If gout is a more prevalent disease than syphilis, it does not follow that “gouty” cases of iritis will be more numerous than those due to syphilis. Let us suppose, for the sake of clearness, that 1 per cent. of people suffering from gout get iritis, and that also 1 per cent. of people infected by syphilis get iritis, and that in a certain town there are two hundred people who are gouty and one hundred people who are syphilitic. It is probable that there will be two persons suffering from gouty iritis (always supposing there is such a disease), but only one from syphilitic iritis. The absolute totals will differ, but the relative will be identical. It is clear, then, that infectivity cannot be gauged by the statistical enumeration of the consulting-room. Gout is a rarer disease than our patients would have us believe, but accepting their views, even then we should expect to see more cases of iritis caused by it, if such existed; we should expect to find more definite proof of a causal connection, and less frequently a history of gonorrhœa, of pyorrhœa, and of syphilis.
No Uratosis, no Gout.—If we pin our faith to the equation
Hyperuricæmia + Uratosis = Gout,
we can at once exclude all cases of ocular disease as gouty in the absence of either factor. According to Garrod, “true gouty inflammation is always accompanied with a deposit of urate of soda in the inflamed part.” We should therefore expect that uratosis would occur in situ if an iritis were gouty. But it does not: the touch-mark is absent, and there are no chemical, pathological or clinical signs of urates in the iris after the inflammation has subsided. What then is the alternative? Either Garrod’s aphorism is inaccurate or iritis is never gouty. In other words, we must postulate that an iritis may be regarded as gouty without uratic deposits. If this be the case, the so-called gouty iritis may well rank with the occult migraines, flatulencies and acidities which are termed irregular, suppressed or latent gout. Strictly then it would be a latent gouty iritis fit to rank with that last refuge of the uric acid enthusiasts, the “latent nephritis” which they worship as the fons et origo mali of gout.

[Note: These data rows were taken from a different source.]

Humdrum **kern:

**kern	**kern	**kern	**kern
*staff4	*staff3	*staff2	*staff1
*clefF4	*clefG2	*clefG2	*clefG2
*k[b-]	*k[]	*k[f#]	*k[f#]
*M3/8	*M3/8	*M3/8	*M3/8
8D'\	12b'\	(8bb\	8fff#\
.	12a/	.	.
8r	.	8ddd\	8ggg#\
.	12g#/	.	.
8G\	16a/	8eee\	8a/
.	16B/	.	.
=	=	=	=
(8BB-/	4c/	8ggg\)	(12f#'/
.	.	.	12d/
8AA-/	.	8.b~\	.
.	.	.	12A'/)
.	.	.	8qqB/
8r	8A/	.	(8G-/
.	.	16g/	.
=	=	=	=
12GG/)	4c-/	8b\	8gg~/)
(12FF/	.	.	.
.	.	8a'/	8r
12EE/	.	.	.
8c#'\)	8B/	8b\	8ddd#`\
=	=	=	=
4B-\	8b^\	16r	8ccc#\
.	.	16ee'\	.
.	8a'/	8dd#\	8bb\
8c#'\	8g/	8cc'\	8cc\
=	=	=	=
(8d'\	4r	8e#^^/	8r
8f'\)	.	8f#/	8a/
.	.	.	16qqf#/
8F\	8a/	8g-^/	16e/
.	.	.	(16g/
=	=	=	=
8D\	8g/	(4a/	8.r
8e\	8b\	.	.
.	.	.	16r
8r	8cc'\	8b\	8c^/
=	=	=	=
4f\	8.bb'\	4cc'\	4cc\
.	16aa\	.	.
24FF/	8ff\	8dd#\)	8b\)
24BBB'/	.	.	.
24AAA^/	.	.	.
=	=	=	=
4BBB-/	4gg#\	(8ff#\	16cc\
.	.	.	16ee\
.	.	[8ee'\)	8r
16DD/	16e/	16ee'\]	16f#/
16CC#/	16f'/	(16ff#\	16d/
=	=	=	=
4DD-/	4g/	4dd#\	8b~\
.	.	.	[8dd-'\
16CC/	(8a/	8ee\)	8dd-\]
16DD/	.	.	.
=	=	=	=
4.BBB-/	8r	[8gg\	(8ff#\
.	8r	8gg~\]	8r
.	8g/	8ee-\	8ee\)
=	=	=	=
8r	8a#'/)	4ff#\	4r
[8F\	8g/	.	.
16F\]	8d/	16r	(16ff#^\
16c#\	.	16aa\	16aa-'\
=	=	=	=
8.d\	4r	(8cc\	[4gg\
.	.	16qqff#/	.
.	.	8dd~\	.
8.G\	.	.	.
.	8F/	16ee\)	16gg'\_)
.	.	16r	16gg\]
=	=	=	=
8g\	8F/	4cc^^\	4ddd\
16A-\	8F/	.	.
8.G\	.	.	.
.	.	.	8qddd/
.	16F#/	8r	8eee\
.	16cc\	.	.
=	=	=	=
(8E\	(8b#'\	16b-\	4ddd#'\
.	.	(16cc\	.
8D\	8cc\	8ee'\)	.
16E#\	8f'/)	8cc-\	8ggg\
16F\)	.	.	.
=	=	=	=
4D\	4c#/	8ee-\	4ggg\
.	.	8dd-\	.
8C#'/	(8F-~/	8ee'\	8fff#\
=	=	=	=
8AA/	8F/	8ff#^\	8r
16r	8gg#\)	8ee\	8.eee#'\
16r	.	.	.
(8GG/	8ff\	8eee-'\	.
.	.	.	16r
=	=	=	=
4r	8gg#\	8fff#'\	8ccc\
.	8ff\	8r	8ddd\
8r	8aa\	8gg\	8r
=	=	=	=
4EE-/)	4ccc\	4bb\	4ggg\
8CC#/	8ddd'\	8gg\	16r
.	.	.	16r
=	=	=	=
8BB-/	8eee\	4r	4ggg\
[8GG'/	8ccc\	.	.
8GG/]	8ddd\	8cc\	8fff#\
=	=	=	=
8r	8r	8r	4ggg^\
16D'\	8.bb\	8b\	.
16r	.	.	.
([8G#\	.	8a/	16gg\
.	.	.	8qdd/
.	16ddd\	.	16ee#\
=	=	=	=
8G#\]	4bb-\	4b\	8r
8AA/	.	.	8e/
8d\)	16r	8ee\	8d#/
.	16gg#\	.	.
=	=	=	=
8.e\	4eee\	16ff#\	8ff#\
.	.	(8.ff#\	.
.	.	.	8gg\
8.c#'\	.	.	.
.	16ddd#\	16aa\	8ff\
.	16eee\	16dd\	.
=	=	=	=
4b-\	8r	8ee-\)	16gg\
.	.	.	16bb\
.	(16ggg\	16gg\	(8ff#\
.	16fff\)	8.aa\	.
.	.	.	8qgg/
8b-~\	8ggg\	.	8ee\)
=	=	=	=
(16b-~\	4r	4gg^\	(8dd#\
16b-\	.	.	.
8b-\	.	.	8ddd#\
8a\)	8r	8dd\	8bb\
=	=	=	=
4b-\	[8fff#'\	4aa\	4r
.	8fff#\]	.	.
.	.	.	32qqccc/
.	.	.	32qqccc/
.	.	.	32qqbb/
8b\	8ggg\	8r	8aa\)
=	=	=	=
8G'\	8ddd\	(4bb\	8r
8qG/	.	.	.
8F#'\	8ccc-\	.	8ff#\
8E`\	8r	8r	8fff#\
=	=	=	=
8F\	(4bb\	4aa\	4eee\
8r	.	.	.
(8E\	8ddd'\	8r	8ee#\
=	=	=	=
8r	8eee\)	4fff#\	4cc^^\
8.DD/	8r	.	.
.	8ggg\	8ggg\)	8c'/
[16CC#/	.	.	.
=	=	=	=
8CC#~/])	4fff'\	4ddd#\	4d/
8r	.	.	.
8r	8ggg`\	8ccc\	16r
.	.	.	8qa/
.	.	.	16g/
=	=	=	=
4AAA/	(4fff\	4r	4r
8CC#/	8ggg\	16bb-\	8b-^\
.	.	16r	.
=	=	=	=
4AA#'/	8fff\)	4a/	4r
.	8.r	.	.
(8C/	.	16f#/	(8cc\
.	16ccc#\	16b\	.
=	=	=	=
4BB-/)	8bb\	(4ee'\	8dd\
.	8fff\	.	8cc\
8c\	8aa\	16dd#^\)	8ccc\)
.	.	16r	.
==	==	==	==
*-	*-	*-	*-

Metastasis.—The predilection of the gonococcus for synovial membranes is seen not only secondarily to urethral infections, but also in ophthalmia neonatorum, in which the joints of infants are affected sequentially to the eyes.[51]
The gonococcus also has been found in cases of peritonitis, pleurisy, pericarditis, etc., but it is said to have only once been isolated in the eye in iritis.[52]
It is not only the gonococcus which can initiate a metastasis from the eye to the joints, to the peritoneum, or elsewhere. The same process may be started by the bacillus typhosus, by the streptococcus of erysipelas, and by that of puerperal septicæmia.